The following editorial interventions have been made in the transcriptions of the cookbooks.

  • Archaic spelling and punctuation have been retained. Alternate spellings have been supplied to facilitate search and have been tagged as <alt> with the attribute of the "synonym" value containing the alternate spelling of the word.
  • Line breaks have not been retained. Ambiguous end-of-line hyphens have been retained, even across a page break. Unambiguous end-of-line hyphens have been dropped. When an unambiguous hyphen divides a word across two pages, the hyphen has been dropped and the trailing part of the word moved from the top of the second page and joined to the leading part of the word at the bottom of the first page. The page break is then inserted before the first full word of the second page.
  • Words which differ in type style from the surrounding text (bold, italic, or ornate scripts) have been noted.

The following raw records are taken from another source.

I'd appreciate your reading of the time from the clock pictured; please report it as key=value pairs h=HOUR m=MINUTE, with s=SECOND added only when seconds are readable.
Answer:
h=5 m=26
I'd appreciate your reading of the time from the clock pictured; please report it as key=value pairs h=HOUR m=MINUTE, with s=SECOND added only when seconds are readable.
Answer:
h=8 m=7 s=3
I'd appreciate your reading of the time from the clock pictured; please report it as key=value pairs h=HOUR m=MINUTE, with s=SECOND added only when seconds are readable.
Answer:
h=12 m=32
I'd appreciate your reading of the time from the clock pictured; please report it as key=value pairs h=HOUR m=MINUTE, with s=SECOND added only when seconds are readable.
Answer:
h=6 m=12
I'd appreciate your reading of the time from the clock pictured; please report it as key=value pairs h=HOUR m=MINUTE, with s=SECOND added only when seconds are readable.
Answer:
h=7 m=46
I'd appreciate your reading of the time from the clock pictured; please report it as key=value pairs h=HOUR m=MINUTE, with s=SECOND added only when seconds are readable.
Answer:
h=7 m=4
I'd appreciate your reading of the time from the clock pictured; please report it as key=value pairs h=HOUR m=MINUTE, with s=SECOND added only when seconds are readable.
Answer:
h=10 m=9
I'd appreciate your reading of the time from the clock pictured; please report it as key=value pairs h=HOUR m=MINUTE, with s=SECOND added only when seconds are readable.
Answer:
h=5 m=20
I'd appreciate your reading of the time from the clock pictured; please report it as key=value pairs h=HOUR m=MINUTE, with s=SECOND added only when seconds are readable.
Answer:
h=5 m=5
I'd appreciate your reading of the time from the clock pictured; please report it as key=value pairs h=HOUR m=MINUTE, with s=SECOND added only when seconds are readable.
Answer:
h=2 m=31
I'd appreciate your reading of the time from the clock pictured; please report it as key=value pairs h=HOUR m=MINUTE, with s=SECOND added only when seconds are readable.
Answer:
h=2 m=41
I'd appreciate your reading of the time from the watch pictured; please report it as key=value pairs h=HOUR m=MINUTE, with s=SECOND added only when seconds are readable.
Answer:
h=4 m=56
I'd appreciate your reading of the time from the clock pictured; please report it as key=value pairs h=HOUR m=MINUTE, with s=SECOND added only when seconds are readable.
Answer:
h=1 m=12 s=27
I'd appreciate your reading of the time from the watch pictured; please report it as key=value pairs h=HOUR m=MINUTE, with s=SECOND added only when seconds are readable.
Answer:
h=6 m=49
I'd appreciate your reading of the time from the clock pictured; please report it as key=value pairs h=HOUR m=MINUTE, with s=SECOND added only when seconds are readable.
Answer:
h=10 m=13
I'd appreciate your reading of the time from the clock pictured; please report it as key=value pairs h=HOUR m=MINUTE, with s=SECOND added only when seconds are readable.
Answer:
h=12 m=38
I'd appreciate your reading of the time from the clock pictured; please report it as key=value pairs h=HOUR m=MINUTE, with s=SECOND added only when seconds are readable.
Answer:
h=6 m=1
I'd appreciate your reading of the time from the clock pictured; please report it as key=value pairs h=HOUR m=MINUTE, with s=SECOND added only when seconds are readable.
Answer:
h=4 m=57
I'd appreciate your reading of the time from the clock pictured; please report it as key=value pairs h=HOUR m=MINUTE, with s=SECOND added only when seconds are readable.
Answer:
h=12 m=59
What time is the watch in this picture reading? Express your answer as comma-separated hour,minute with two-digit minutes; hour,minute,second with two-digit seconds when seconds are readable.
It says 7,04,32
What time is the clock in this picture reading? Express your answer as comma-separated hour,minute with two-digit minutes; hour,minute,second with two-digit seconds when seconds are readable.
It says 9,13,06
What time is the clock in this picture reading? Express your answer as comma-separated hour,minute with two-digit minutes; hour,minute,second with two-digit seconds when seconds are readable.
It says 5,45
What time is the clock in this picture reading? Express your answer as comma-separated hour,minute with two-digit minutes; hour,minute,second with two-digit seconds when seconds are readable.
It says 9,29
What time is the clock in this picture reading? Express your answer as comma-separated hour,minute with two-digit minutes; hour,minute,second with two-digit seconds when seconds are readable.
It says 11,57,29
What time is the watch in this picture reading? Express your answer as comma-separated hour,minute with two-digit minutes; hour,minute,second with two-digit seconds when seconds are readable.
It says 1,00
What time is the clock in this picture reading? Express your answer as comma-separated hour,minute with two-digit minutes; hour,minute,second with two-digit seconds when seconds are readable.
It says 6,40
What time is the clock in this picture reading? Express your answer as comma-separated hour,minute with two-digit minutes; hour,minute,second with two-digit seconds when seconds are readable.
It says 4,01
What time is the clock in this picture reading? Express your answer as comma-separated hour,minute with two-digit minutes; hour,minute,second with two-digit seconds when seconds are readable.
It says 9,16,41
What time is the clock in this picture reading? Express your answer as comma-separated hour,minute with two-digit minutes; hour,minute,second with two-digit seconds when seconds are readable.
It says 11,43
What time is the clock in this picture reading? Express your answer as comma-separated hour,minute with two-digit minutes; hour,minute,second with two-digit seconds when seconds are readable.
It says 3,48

  • Initial capitals which are simply larger in size than the surrounding text have been transcribed without special tagging. Decorative initial capitals have been treated twice: first tagged as an <illustration> and then rendered as part of the transcription. This ensures that the text is still readable if illustrations are not displayed as inline graphics.
  • Running heads and page numbers have not been transcribed. Page numbers or page identifications have been used as the "n" attribute of the <pb> tag. (For example, <pb n="72"> or <pb n="title page">). Signature marks (inserted by the printer to correctly assemble the folded and gathered pages) have not been transcribed.
  • Inscriptions have been transcribed if they appear to be contemporary with the original publication of the book. Book plates have also been transcribed, but inscriptions such as prices, call numbers and inventory numbers which appear to have been added later by librarians or bookdealers have been ignored.
  • Footnotes whose text extends across more than one page have been consolidated into a single note.
  • Illustrations have been been noted with the <illustration> tag. Decorative typographic devices have also been noted if they can be said to depict some recognizable object. For example, a small row of flowers would be tagged as a figure, but a plain horizontal rule would not, though either might have been used to signal the end of a chapter.
  • Blank pages have been ignored in the transcriptions. Images of the blank pages were created as part of the preservation copy of each book but have been dropped from the sequence of page images for the convenience of the reader.